Hair dryers have long been the most maligned of small appliances, with cord labels admonishing users not to use while bathing or sleeping. Underwriters Laboratories, a nonprofit that tests products and recommends safety standards for manufacturers, told The New York Times in 1988 that such tags were needed because most polled adults believed that hair dryers were safe to leave near water, even if they were plugged in, as long as they were turned off. (This is not the case.) Roughly 110 deaths and 50 injuries were reported between 1977 and 1982 as a result of consumers knocking the dryers into standing water. Thanks to the warnings and improved safety measures—like a switch cutting power once the appliance is immersed—the mortality rate of blow-dried victims fell to just one in 2000.

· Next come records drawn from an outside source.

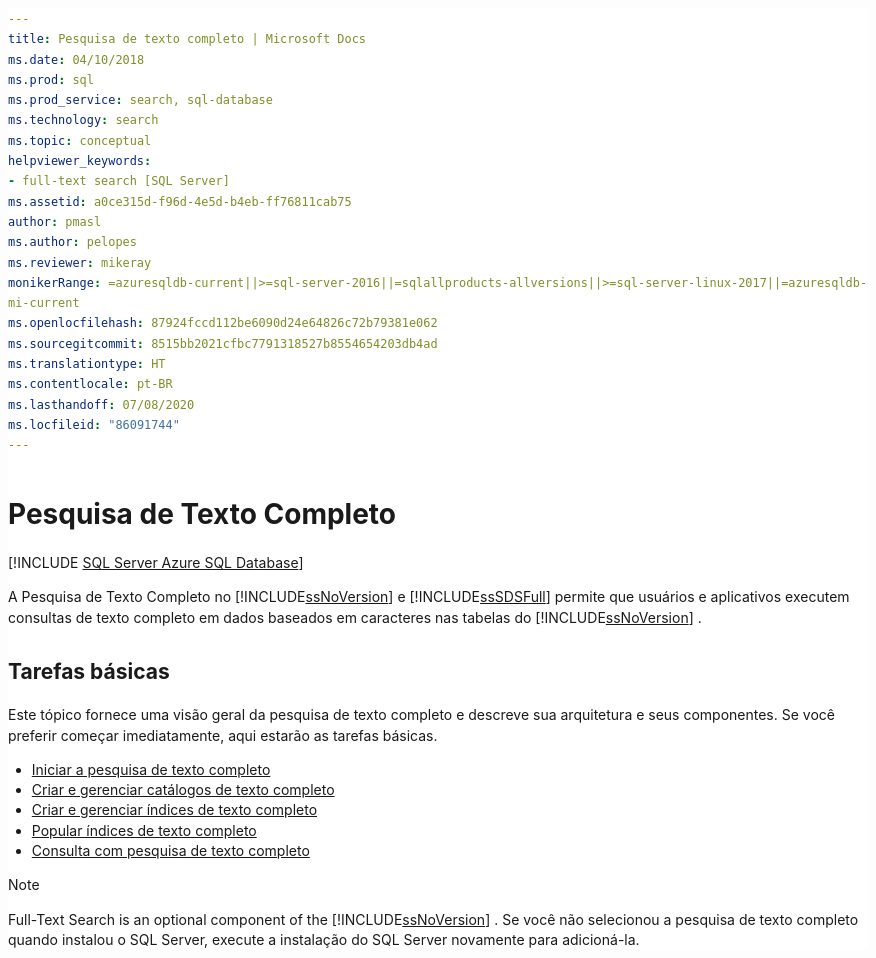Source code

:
 ```yaml
---
title: Pesquisa de texto completo | Microsoft Docs
ms.date: 04/10/2018
ms.prod: sql
ms.prod_service: search, sql-database
ms.technology: search
ms.topic: conceptual
helpviewer_keywords:
- full-text search [SQL Server]
ms.assetid: a0ce315d-f96d-4e5d-b4eb-ff76811cab75
author: pmasl
ms.author: pelopes
ms.reviewer: mikeray
monikerRange: =azuresqldb-current||>=sql-server-2016||=sqlallproducts-allversions||>=sql-server-linux-2017||=azuresqldb-mi-current
ms.openlocfilehash: 87924fccd112be6090d24e64826c72b79381e062
ms.sourcegitcommit: 8515bb2021cfbc7791318527b8554654203db4ad
ms.translationtype: HT
ms.contentlocale: pt-BR
ms.lasthandoff: 07/08/2020
ms.locfileid: "86091744"
---
```

# <a name="full-text-search"></a>Pesquisa de Texto Completo
[!INCLUDE [SQL Server Azure SQL Database](../../includes/applies-to-version/sql-asdb.md)]

A Pesquisa de Texto Completo no [!INCLUDE[ssNoVersion](../../includes/ssnoversion-md.md)] e [!INCLUDE[ssSDSFull](../../includes/sssdsfull-md.md)] permite que usuários e aplicativos executem consultas de texto completo em dados baseados em caracteres nas tabelas do [!INCLUDE[ssNoVersion](../../includes/ssnoversion-md.md)] .
  
## <a name="basic-tasks"></a>Tarefas básicas
Este tópico fornece uma visão geral da pesquisa de texto completo e descreve sua arquitetura e seus componentes. Se você preferir começar imediatamente, aqui estarão as tarefas básicas.
-   [Iniciar a pesquisa de texto completo](../../relational-databases/search/get-started-with-full-text-search.md)
-   [Criar e gerenciar catálogos de texto completo](../../relational-databases/search/create-and-manage-full-text-catalogs.md)
-   [Criar e gerenciar índices de texto completo](../../relational-databases/search/create-and-manage-full-text-indexes.md)
-   [Popular índices de texto completo](../../relational-databases/search/populate-full-text-indexes.md)
-   [Consulta com pesquisa de texto completo](../../relational-databases/search/query-with-full-text-search.md)

> [!NOTE]
> Full-Text Search is an optional component of the [!INCLUDE[ssNoVersion](../../includes/ssnoversion-md.md)] . Se você não selecionou a pesquisa de texto completo quando instalou o SQL Server, execute a instalação do SQL Server novamente para adicioná-la.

5. A FEDERAL WARNING TO STOP READING KID’S BOOKS.
The boogey-mineral of our times, lead has long occupied the attention of consumer advocate agencies. (Ingestion during childhood has been associated with neurological issues.) That concern stretched to the banning of lead in printing ink in 1986 and later extended to a nationwide word of caution from the CPSC in 2009 that librarians and parents should try to keep books printed prior to the ban out of the hands of children. Tots gumming the affected books could, conceivably, ingest the lead in the ink. The CPSC later walked back their comments, while the Centers for Disease Control estimated that a kid ingesting part of The Cat in the Hat was “like a 0.5 level of concern” on a scale of one to 10.
6. A TOY CAPE DOES NOT ENABLE YOU TO FLY.

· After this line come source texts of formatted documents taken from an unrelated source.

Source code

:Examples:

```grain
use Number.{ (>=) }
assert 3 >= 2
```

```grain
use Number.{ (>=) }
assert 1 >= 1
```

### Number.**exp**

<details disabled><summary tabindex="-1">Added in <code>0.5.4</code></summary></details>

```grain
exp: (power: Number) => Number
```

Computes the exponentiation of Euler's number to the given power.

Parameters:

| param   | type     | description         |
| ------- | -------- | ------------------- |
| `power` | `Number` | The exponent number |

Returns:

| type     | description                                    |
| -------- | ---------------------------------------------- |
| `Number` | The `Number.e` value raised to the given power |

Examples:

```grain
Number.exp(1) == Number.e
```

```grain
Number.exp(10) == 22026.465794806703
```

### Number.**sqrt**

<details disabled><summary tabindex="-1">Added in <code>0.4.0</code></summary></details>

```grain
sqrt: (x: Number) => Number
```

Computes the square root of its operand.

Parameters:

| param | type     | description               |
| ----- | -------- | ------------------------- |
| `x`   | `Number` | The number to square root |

Children can often have a gross misunderstanding of consequences. But has a child ever been so lost in the grip of fantasy that they’ve scaled a building and jumped off on the assumption that a superhero costume would give them the ability to fly? Apparently, toy industry lawyers believed so. In 1997, The New York Times observed that a Batman play costume came with the following warning: “FOR PLAY ONLY: Mask and chest plate are not protective; cape does not enable user to fly.”
7. THE SUPER SLED THAT MAIMS.
Personal injury cases can frighten corporate attorneys to the point where they will leave nothing open to chance. While marketing their Snow Works Super Boggan sled in 1997, Empire Industries opted to put so many warning labels on the sled that they practically obscured the item itself. Among the cautions: always wear a helmet; don’t allow more than three riders; don’t ride on your stomach; avoid obstacles; don’t use near streets. Most importantly, be aware that “this product does not have brakes.” Empire Industries senior vice president Howard Younger told The New York Times that the warnings were generated after studying sled-related accident statistics.
8. THE SERIOUS RISK OF KEYBOARDS.
During the personal computing explosion of the early 1990s, consumers were apparently caught unaware of the significant health hazards posed by keyboards. Too much typing led to repetitive strain injuries and soft-tissue swelling, prompting some people to file lawsuits against manufacturers like Compaq. To stave off litigation, Compaq and Microsoft added warnings to their keyboards in 1994, directing users to review their safety and comfort instructional manual. Later, concern turned to keyboard cleaners—those cans of compressed air marketed as a way to blow out crumbs and other debris. Teenagers huffed the inhalant in a practice called “dusting,” forcing Dust-Off to increase the size of its product label warning.
In some cases, lying works just as well. When attorney Victor Schwartz was asked to try and remedy household cleaner inhalant injury claims in the 1980s, he decided not to enlarge the warning, which might make kids believe there was more propellant in the can. Instead, he directed manufacturers to say that misuse could cause facial disfigurement. Kids stopped huffing the products.